***** Passage to read
The falsification principle offers no real challenge to religious beliefs.

In 1955 Flew introduced the falsification principle. Flew went on to say ‘To state that something is the case is logically to imply that something else is not the case. We can find out the meaning of a statement by asking what would be compatible with its truth’.

In simple terms, a believer’s claims about God are only meaningful if the believer is willing to agree on what would cause those claims to be falsified. For example the claim ‘God is good’ is only meaningful if we are prepared to accept that the opposite may be true. Only if we acknowledge the reality, say, of evil and suffering and therefore the possibility, in principle at least, that God is not wholly good does the concept ‘good’ have any meaning.

Flew went onto to say that religious language died the ‘death of a thousand qualifications’ as believers do not allow anything to count against their beliefs and they tend to keep qualifying belief’s when anything appears to count against them.
**********
§ Work instructions:
Answer these questions from the passage on the falsification principle:
(a) In what year did Flew introduce the falsification principle?
(b) Which claim about God is given as an example?
(c) According to Flew, what death did religious language die?
***** Entries provided
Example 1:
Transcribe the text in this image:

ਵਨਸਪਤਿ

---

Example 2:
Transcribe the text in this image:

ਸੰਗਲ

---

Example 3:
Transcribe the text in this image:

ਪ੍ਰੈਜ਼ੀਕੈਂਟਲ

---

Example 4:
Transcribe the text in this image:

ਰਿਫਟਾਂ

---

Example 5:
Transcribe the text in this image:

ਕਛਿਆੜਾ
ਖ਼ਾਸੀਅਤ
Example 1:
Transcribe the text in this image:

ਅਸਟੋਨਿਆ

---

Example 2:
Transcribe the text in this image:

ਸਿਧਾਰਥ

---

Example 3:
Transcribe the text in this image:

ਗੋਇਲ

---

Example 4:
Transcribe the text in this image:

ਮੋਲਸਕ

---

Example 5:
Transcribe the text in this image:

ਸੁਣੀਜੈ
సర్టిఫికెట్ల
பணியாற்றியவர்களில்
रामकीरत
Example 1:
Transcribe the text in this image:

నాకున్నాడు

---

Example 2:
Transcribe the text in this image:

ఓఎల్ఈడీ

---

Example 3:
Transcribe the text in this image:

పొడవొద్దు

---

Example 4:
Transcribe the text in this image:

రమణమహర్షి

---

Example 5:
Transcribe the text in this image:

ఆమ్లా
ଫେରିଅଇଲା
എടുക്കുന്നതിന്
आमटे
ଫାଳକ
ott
**********
§ Task solution:
(a) 1955
(b) "God is good"
(c) The "death of a thousand qualifications"